(Data entries)
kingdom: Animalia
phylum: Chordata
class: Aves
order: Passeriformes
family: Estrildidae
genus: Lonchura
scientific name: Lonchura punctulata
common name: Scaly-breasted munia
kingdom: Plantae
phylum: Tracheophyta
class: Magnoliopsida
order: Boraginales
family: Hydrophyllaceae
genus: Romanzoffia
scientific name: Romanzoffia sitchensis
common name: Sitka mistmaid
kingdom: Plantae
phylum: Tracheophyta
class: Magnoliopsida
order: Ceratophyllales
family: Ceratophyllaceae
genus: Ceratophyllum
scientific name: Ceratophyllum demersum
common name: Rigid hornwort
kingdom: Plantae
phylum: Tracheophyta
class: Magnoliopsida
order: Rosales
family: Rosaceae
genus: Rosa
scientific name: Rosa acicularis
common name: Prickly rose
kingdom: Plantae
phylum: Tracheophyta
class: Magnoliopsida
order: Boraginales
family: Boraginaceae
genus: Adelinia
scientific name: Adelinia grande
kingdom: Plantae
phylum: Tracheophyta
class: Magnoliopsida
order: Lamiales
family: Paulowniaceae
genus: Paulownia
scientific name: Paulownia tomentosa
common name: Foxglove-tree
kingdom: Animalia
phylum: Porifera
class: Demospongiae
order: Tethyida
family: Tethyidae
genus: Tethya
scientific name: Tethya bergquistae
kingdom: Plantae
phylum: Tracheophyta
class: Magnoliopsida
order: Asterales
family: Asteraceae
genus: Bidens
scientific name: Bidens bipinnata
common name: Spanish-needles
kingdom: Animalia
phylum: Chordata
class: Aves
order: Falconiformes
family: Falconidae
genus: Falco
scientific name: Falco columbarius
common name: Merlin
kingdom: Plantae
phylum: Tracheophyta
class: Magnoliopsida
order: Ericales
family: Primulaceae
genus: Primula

▸ Task prompt: Return every line of the listing above word for word, keeping each rank and name unchanged and in its original order.

▸ Full output:
kingdom: Animalia
phylum: Chordata
class: Aves
order: Passeriformes
family: Estrildidae
genus: Lonchura
scientific name: Lonchura punctulata
common name: Scaly-breasted munia
kingdom: Plantae
phylum: Tracheophyta
class: Magnoliopsida
order: Boraginales
family: Hydrophyllaceae
genus: Romanzoffia
scientific name: Romanzoffia sitchensis
common name: Sitka mistmaid
kingdom: Plantae
phylum: Tracheophyta
class: Magnoliopsida
order: Ceratophyllales
family: Ceratophyllaceae
genus: Ceratophyllum
scientific name: Ceratophyllum demersum
common name: Rigid hornwort
kingdom: Plantae
phylum: Tracheophyta
class: Magnoliopsida
order: Rosales
family: Rosaceae
genus: Rosa
scientific name: Rosa acicularis
common name: Prickly rose
kingdom: Plantae
phylum: Tracheophyta
class: Magnoliopsida
order: Boraginales
family: Boraginaceae
genus: Adelinia
scientific name: Adelinia grande
kingdom: Plantae
phylum: Tracheophyta
class: Magnoliopsida
order: Lamiales
family: Paulowniaceae
genus: Paulownia
scientific name: Paulownia tomentosa
common name: Foxglove-tree
kingdom: Animalia
phylum: Porifera
class: Demospongiae
order: Tethyida
family: Tethyidae
genus: Tethya
scientific name: Tethya bergquistae
kingdom: Plantae
phylum: Tracheophyta
class: Magnoliopsida
order: Asterales
family: Asteraceae
genus: Bidens
scientific name: Bidens bipinnata
common name: Spanish-needles
kingdom: Animalia
phylum: Chordata
class: Aves
order: Falconiformes
family: Falconidae
genus: Falco
scientific name: Falco columbarius
common name: Merlin
kingdom: Plantae
phylum: Tracheophyta
class: Magnoliopsida
order: Ericales
family: Primulaceae
genus: Primula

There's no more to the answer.